ENTRIES PROVIDED:

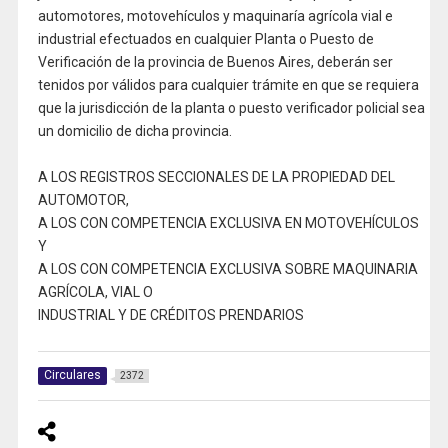
automotores, motovehículos y maquinaría agrícola vial e
industrial efectuados en cualquier Planta o Puesto de
Verificación de la provincia de Buenos Aires, deberán ser
tenidos por válidos para cualquier trámite en que se requiera
que la jurisdicción de la planta o puesto verificador policial sea
un domicilio de dicha provincia.
A LOS REGISTROS SECCIONALES DE LA PROPIEDAD DEL
AUTOMOTOR,
A LOS CON COMPETENCIA EXCLUSIVA EN MOTOVEHÍCULOS
Y
A LOS CON COMPETENCIA EXCLUSIVA SOBRE MAQUINARIA
AGRÍCOLA, VIAL O
INDUSTRIAL Y DE CRÉDITOS PRENDARIOS
Circulares
2372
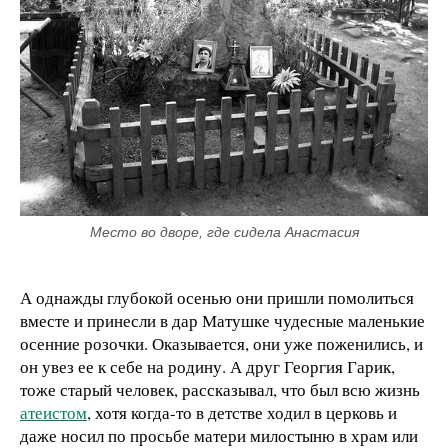
Место во дворе, где сидела Анастасия
А однажды глубокой осенью они пришли помолиться
вместе и принесли в дар Матушке чудесные маленькие
осенние розочки. Оказывается, они уже поженились, и
он увез ее к себе на родину. А друг Георгия Гарик,
тоже старый человек, рассказывал, что был всю жизнь
атеистом
, хотя когда-то в детстве ходил в церковь и
даже носил по просьбе матери милостыню в храм или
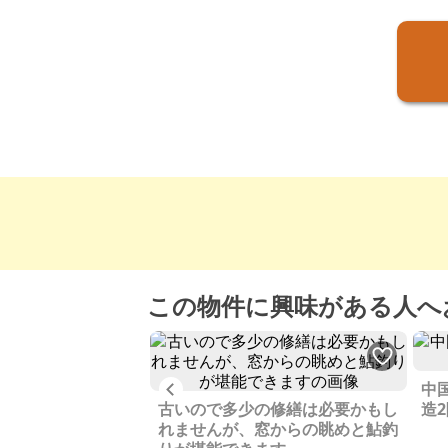
この物件に興味がある人へ
Previous
四日市市の物件、売
中
古いので多少の修繕は必要かもし
造
れませんが、窓からの眺めと鮎釣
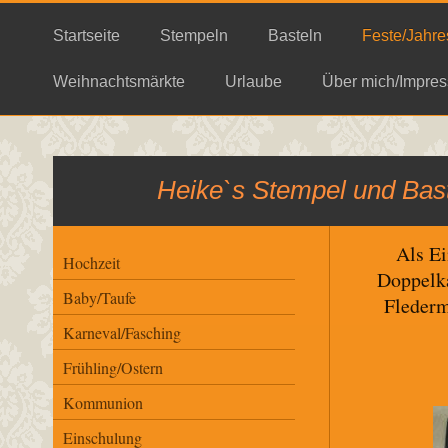
Startseite
Stempeln
Basteln
Feste/Jahre
Weihnachtsmärkte
Urlaube
Über mich/Impres
Heike`s Stempel und Bast
Als Ei
Hochzeit
Doppelka
Baby/Taufe
Flederm
Karneval/Fasching
Frühling/Ostern
Kommunion
Einschulung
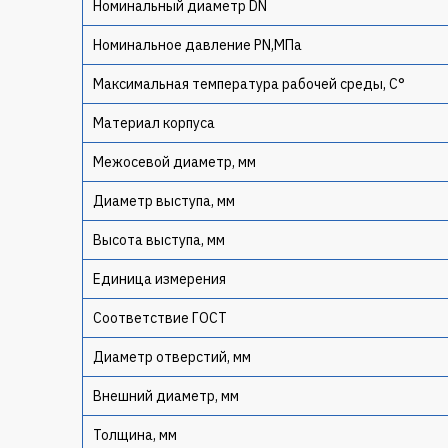
Номинальный диаметр DN
Номинальное давление PN,МПа
Максимальная температура рабочей среды, С°
Материал корпуса
Межосевой диаметр, мм
Диаметр выступа, мм
Высота выступа, мм
Единица измерения
Соответствие ГОСТ
Диаметр отверстий, мм
Внешний диаметр, мм
Толщина, мм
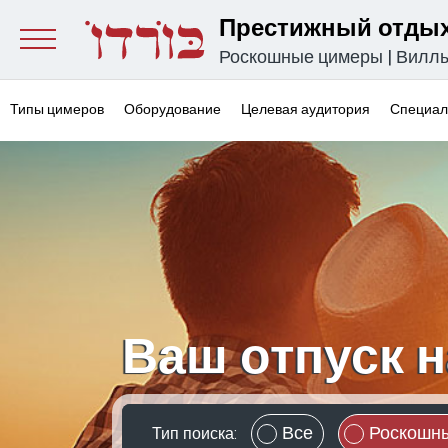
Престижный отдых
Роскошные цимеры
|
Вилл
Типы цимеров
Оборудование
Целевая аудитория
Специал
Ваш отпуск н
Все
Роскошн
Тип поиска:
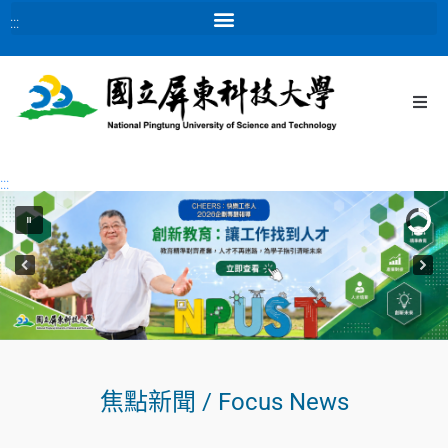
:::
:::
焦點新聞 / Focus News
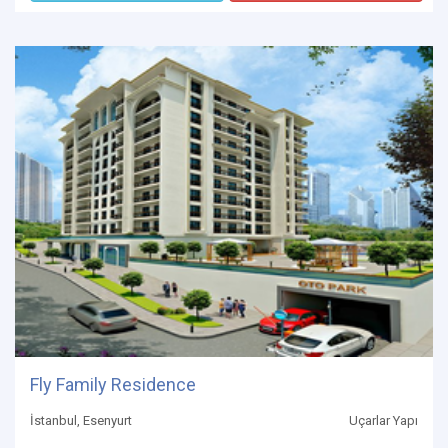
Fly Family Residence
İstanbul, Esenyurt
Uçarlar Yapı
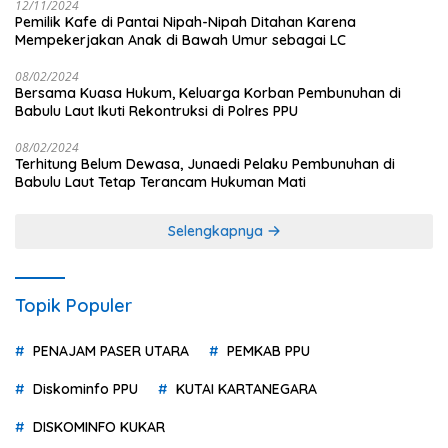
12/11/2024
Pemilik Kafe di Pantai Nipah-Nipah Ditahan Karena
Mempekerjakan Anak di Bawah Umur sebagai LC
08/02/2024
Bersama Kuasa Hukum, Keluarga Korban Pembunuhan di
Babulu Laut Ikuti Rekontruksi di Polres PPU
08/02/2024
Terhitung Belum Dewasa, Junaedi Pelaku Pembunuhan di
Babulu Laut Tetap Terancam Hukuman Mati
Selengkapnya
Topik Populer
PENAJAM PASER UTARA
PEMKAB PPU
Diskominfo PPU
KUTAI KARTANEGARA
DISKOMINFO KUKAR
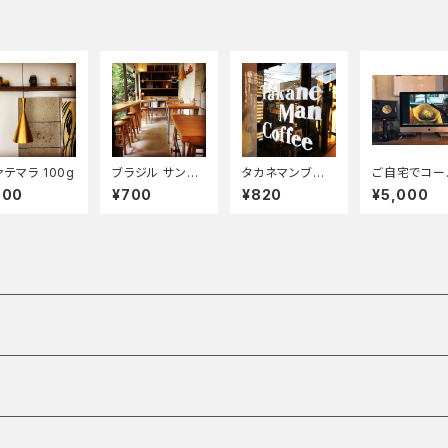
ァテマラ 100g
ブラジル サント
タカネマンブレ
ご自宅でコー
ス 100g
ンド２ 100g
ー教室「誰も
800
¥700
¥820
¥5,000
えてくれない
味しい淹れ方
伝授」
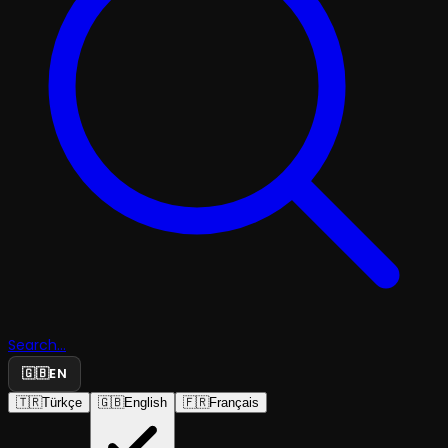
Search...
🇬🇧
EN
🇹🇷
Türkçe
🇬🇧
English
🇫🇷
Français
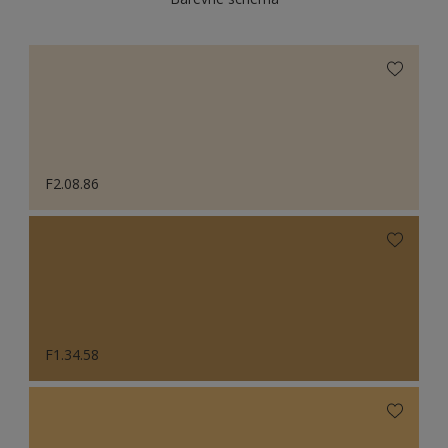
F2.08.86
F1.34.58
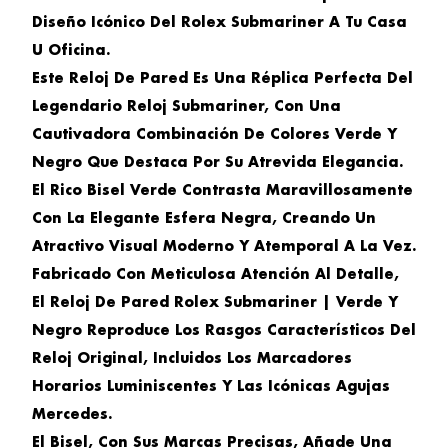
Diseño Icónico Del Rolex Submariner A Tu Casa
U Oficina.
Este Reloj De Pared Es Una Réplica Perfecta Del
Legendario Reloj Submariner, Con Una
Cautivadora Combinación De Colores Verde Y
Negro Que Destaca Por Su Atrevida Elegancia.
El Rico Bisel Verde Contrasta Maravillosamente
Con La Elegante Esfera Negra, Creando Un
Atractivo Visual Moderno Y Atemporal A La Vez.
Fabricado Con Meticulosa Atención Al Detalle,
El
Reloj De Pared Rolex Submariner | Verde Y
Negro
Reproduce Los Rasgos Característicos Del
Reloj Original, Incluidos Los Marcadores
Horarios Luminiscentes Y Las Icónicas Agujas
Mercedes.
El Bisel, Con Sus Marcas Precisas, Añade Una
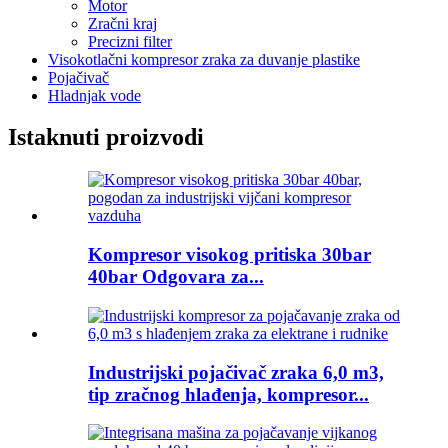
Motor
Zračni kraj
Precizni filter
Visokotlačni kompresor zraka za duvanje plastike
Pojačivač
Hladnjak vode
Istaknuti proizvodi
Kompresor visokog pritiska 30bar
40bar Odgovara za...
Industrijski pojačivač zraka 6,0 m3,
tip zračnog hlađenja, kompresor...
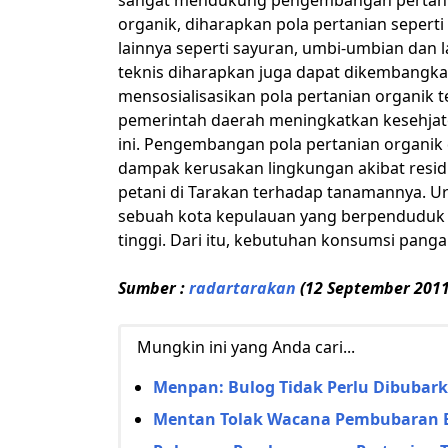
sangat mendukung pengembangan pertanian
organik, diharapkan pola pertanian seperti
lainnya seperti sayuran, umbi-umbian dan 
teknis diharapkan juga dapat dikembangka
mensosialisasikan pola pertanian organik 
pemerintah daerah meningkatkan kesehjate
ini. Pengembangan pola pertanian organik
dampak kerusakan lingkungan akibat resid
petani di Tarakan terhadap tanamannya. Ur
sebuah kota kepulauan yang berpenduduk 
tinggi. Dari itu, kebutuhan konsumsi panga
Sumber :
radartarakan
(12 September 2011
Mungkin ini yang Anda cari...
Menpan: Bulog Tidak Perlu Dibubar
Mentan Tolak Wacana Pembubaran 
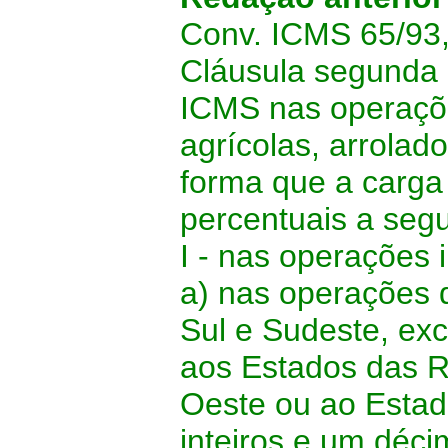
Conv. ICMS 65/93, 
Cláusula segunda 
ICMS nas operaçõ
agrícolas, arrolad
forma que a carga 
percentuais a segu
I - nas operações 
a) nas operações 
Sul e Sudeste, exc
aos Estados das R
Oeste ou ao Estado
inteiros e um déci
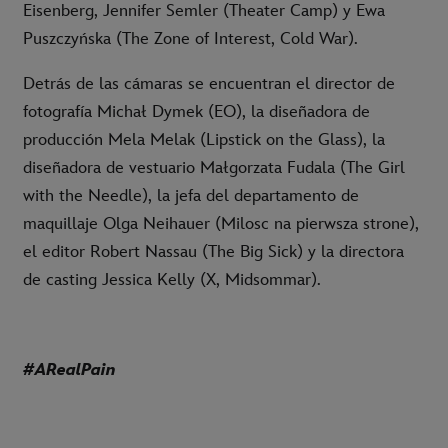
Eisenberg, Jennifer Semler (Theater Camp) y Ewa
Puszczyńska (The Zone of Interest, Cold War).
Detrás de las cámaras se encuentran el director de
fotografía Michał Dymek (EO), la diseñadora de
producción Mela Melak (Lipstick on the Glass), la
diseñadora de vestuario Małgorzata Fudala (The Girl
with the Needle), la jefa del departamento de
maquillaje Olga Neihauer (Milosc na pierwsza strone),
el editor Robert Nassau (The Big Sick) y la directora
de casting Jessica Kelly (X, Midsommar).
#ARealPain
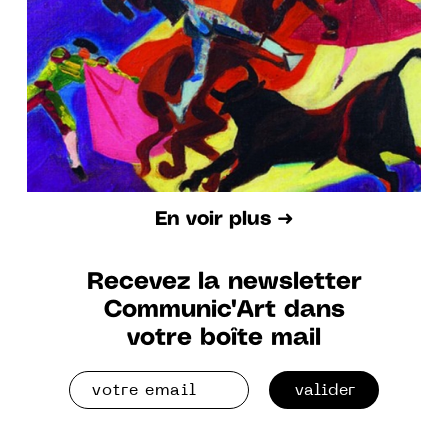
En voir plus ➜
Recevez la newsletter
Communic'Art dans
votre boîte mail
valider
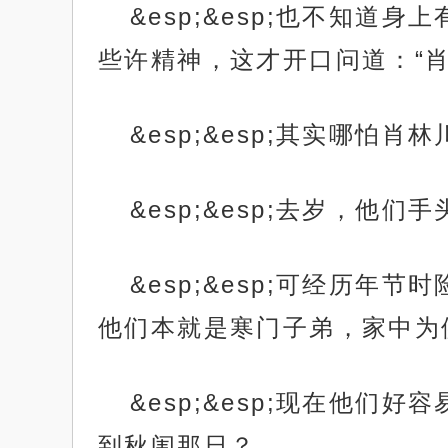
&esp;&esp;也不知
些许精神，这才开口问道：“
&esp;&esp;其实哪
&esp;&esp;去岁，
&esp;&esp;可经历
他们本就是寒门子弟，家中为
&esp;&esp;现在他
到秋闱那日？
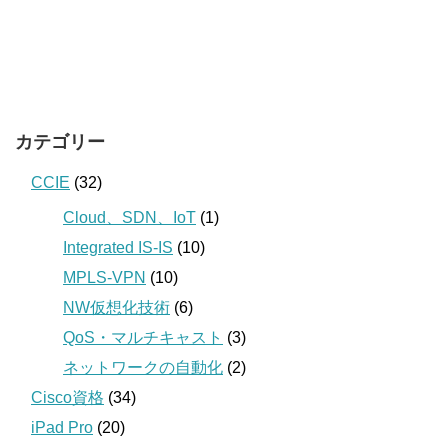
カテゴリー
CCIE
(32)
Cloud、SDN、IoT
(1)
Integrated IS-IS
(10)
MPLS-VPN
(10)
NW仮想化技術
(6)
QoS・マルチキャスト
(3)
ネットワークの自動化
(2)
Cisco資格
(34)
iPad Pro
(20)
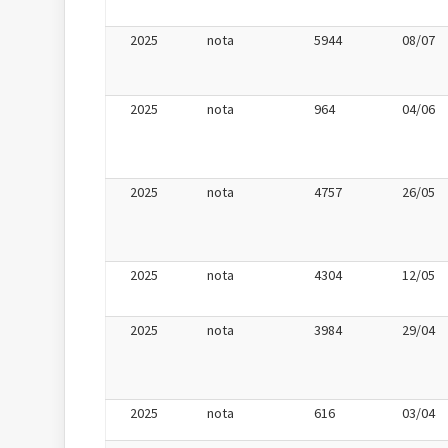
2025
nota
5944
08/07
2025
nota
964
04/06
2025
nota
4757
26/05
2025
nota
4304
12/05
2025
nota
3984
29/04
2025
nota
616
03/04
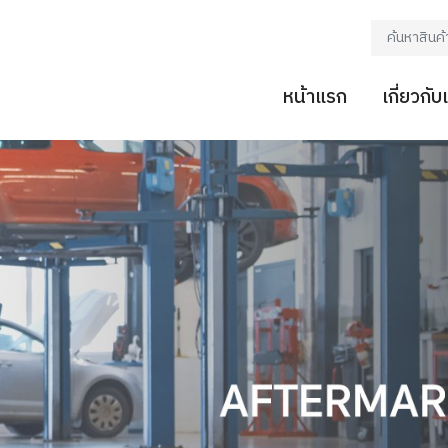
หน้าแรก
เกี่ยวกับ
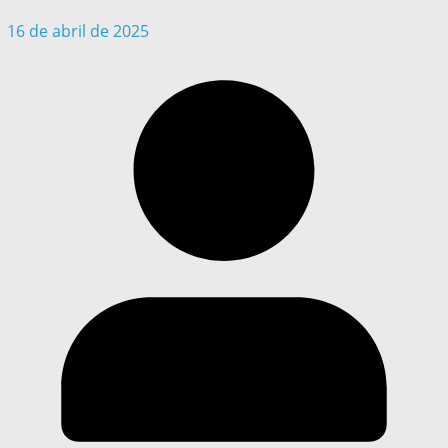
16 de abril de 2025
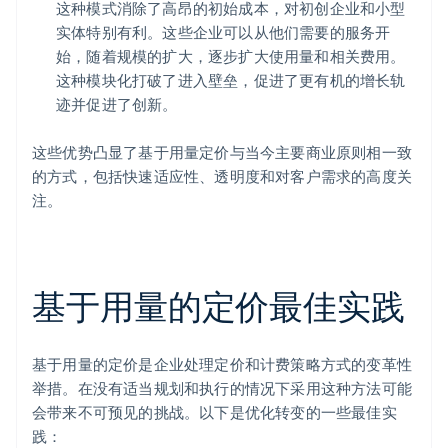
这种模式消除了高昂的初始成本，对初创企业和小型
实体特别有利。这些企业可以从他们需要的服务开
始，随着规模的扩大，逐步扩大使用量和相关费用。
这种模块化打破了进入壁垒，促进了更有机的增长轨
迹并促进了创新。
这些优势凸显了基于用量定价与当今主要商业原则相一致
的方式，包括快速适应性、透明度和对客户需求的高度关
注。
基于用量的定价最佳实践
基于用量的定价是企业处理定价和计费策略方式的变革性
举措。在没有适当规划和执行的情况下采用这种方法可能
会带来不可预见的挑战。以下是优化转变的一些最佳实
践：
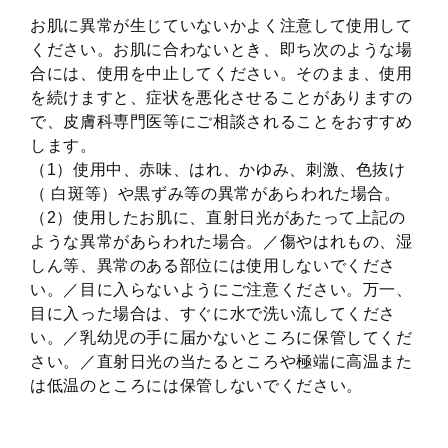
お肌に異常が生じていないかよく注意して使用して
ください。お肌に合わないとき、即ち次のような場
合には、使用を中止してください。そのまま、使用
を続けますと、症状を悪化させることがありますの
で、皮膚科専門医等にご相談されることをおすすめ
します。
（1）使用中、赤味、はれ、かゆみ、刺激、色抜け
（ 白斑等）や黒ずみ等の異常があらわれた場合。
（2）使用したお肌に、直射日光があたって上記の
ような異常があらわれた場合。／傷やはれもの、湿
しん等、異常のある部位には使用しないでくださ
い。／目に入らないようにご注意ください。万一、
目に入った場合は、すぐに水で洗い流してくださ
い。／乳幼児の手に届かないところに保管してくだ
さい。／直射日光の当たるところや極端に高温また
は低温のところには保管しないでください。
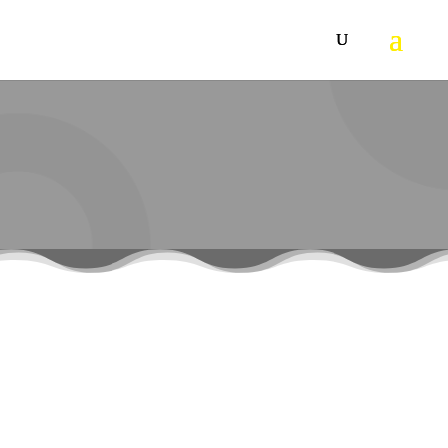
KARCHER PATRONSKI
FILTER NT 80/1 B1 M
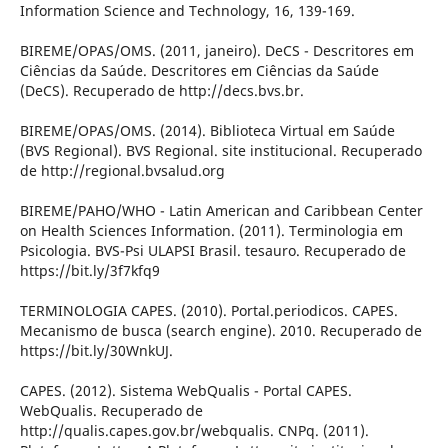
Information Science and Technology, 16, 139-169.
BIREME/OPAS/OMS. (2011, janeiro). DeCS - Descritores em
Ciências da Saúde. Descritores em Ciências da Saúde
(DeCS). Recuperado de http://decs.bvs.br.
BIREME/OPAS/OMS. (2014). Biblioteca Virtual em Saúde
(BVS Regional). BVS Regional. site institucional. Recuperado
de http://regional.bvsalud.org
BIREME/PAHO/WHO - Latin American and Caribbean Center
on Health Sciences Information. (2011). Terminologia em
Psicologia. BVS-Psi ULAPSI Brasil. tesauro. Recuperado de
https://bit.ly/3f7kfq9
TERMINOLOGIA CAPES. (2010). Portal.periodicos. CAPES.
Mecanismo de busca (search engine). 2010. Recuperado de
https://bit.ly/30WnkUJ.
CAPES. (2012). Sistema WebQualis - Portal CAPES.
WebQualis. Recuperado de
http://qualis.capes.gov.br/webqualis. CNPq. (2011).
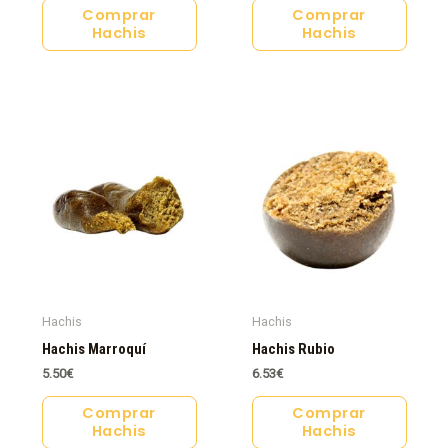
Comprar
Comprar
Hachis
Hachis
Hachis
Hachis
Hachis Marroquí
Hachis Rubio
5.50
€
6.53
€
Comprar
Comprar
Hachis
Hachis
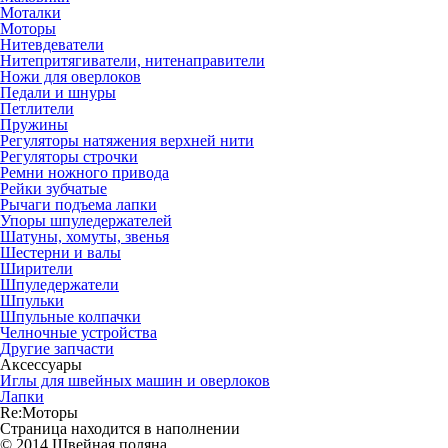
Моталки
Моторы
Нитевдеватели
Нитепритягиватели, нитенаправители
Ножи для оверлоков
Педали и шнуры
Петлители
Пружины
Регуляторы натяжения верхней нити
Регуляторы строчки
Ремни ножного привода
Рейки зубчатые
Рычаги подъема лапки
Упоры шпуледержателей
Шатуны, хомуты, звенья
Шестерни и валы
Ширители
Шпуледержатели
Шпульки
Шпульные колпачки
Челночные устройства
Другие запчасти
Аксессуары
Иглы для швейных машин и оверлоков
Лапки
Re:Моторы
Страница находится в наполнении
© 2014 Швейная поляна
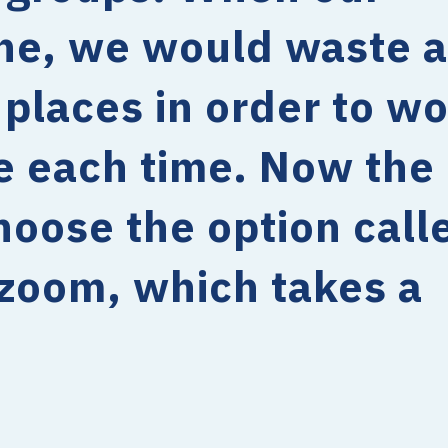
ne, we would waste a
 places in order to w
le each time. Now the
hoose the option call
zoom, which takes a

TO DO: Lines of the material that contain the word "zraka" are to be gathered.

EXERCISE RESPONSE:
Visokotlačni kompresor zraka za duvanje plastike
Industrijski pojačivač zraka 6,0 m3,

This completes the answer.